Agency overview
- Formed: 2006

Jurisdictional structure
- Legal jurisdiction: Alberta

Operational structure
- Sworn members: >300
- Elected officer responsible: Mickey Amery, Minister of Justice and Attorney General;
- Agency executive: Dwayne Lakusta, Chief Executive Officer;

Website
- www.alert-ab.ca

= Alberta Law Enforcement Response Teams =

Law enforcement organization efforts in Canada

Alberta Law Enforcement Response Team (ALERT) is an umbrella government agency uniting efforts by multiple Canadian law enforcement organizations.
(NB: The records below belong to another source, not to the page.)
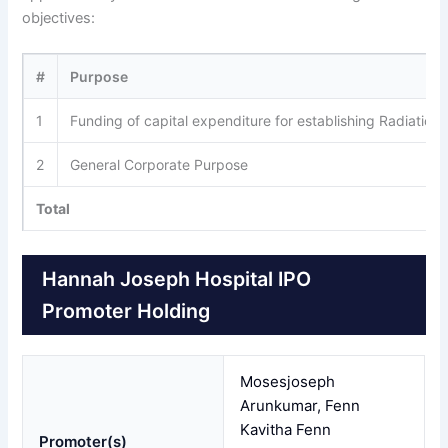
objectives:
#
Purpose
1
Funding of capital expenditure for establishing Radiatio
2
General Corporate Purpose
Total
Hannah Joseph Hospital IPO
Promoter Holding
Mosesjoseph
Arunkumar, Fenn
Kavitha Fenn
Promoter(s)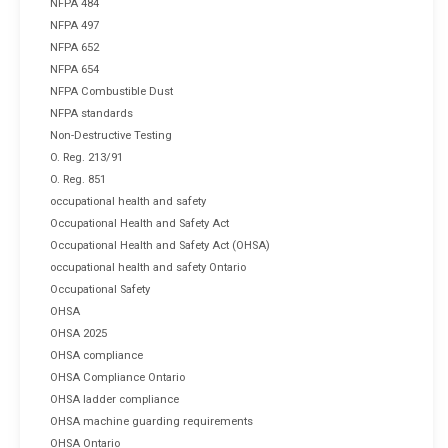
NFPA 484
NFPA 497
NFPA 652
NFPA 654
NFPA Combustible Dust
NFPA standards
Non-Destructive Testing
O. Reg. 213/91
O. Reg. 851
occupational health and safety
Occupational Health and Safety Act
Occupational Health and Safety Act (OHSA)
occupational health and safety Ontario
Occupational Safety
OHSA
OHSA 2025
OHSA compliance
OHSA Compliance Ontario
OHSA ladder compliance
OHSA machine guarding requirements
OHSA Ontario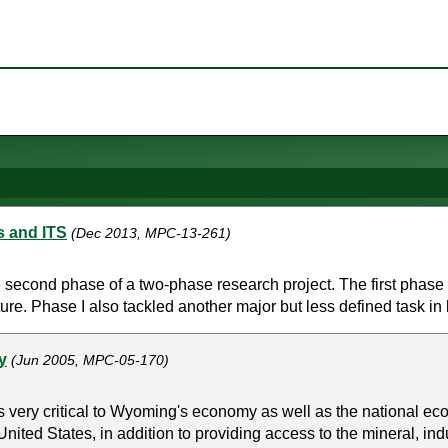
s and ITS
(Dec 2013, MPC-13-261)
 second phase of a two-phase research project. The first phase 
ucture. Phase I also tackled another major but less defined task in 
y
(Jun 2005, MPC-05-170)
is very critical to Wyoming's economy as well as the national e
ited States, in addition to providing access to the mineral, indus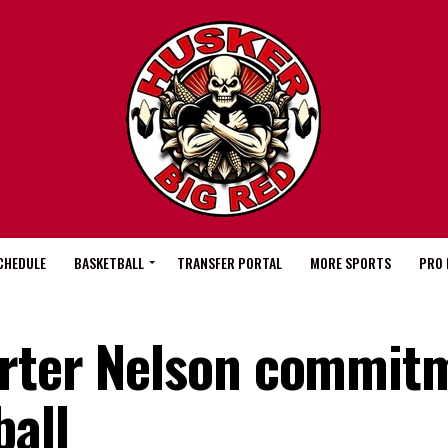
CHEDULE
BASKETBALL
TRANSFER PORTAL
MORE SPORTS
PRO 
arter Nelson commit
ball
Known by the acronym ALERT, the agency was established in 2006. Its campaigns on behalf of the people of Alberta, as well as Canadians generally, include fighting gang activity, working against drug trafficking, and confronting domestic violence. ALERT currently includes seconded members from:
- Alberta Sheriffs Branch
- Calgary Police Service
- Edmonton Police Service
- Lethbridge Police Service
- Medicine Hat Police Service
- Royal Canadian Mounted Police
  - K Division: Alberta
In terms of funding, the organization ran an operating budget of over $38 million in 2012 compared to $26.5 million in funding in 2015. However, in 2016 the Government of Alberta increased ALERT's funding by $2.6 million for an operating budget of $29.1 million. Regular police officers interviewed by publications such as the Edmonton Sun have stated that they view ALERT's efforts as laudatory for "high level" criminal investigations while also expressing frustration at how exactly to divide up limited law enforcement resources.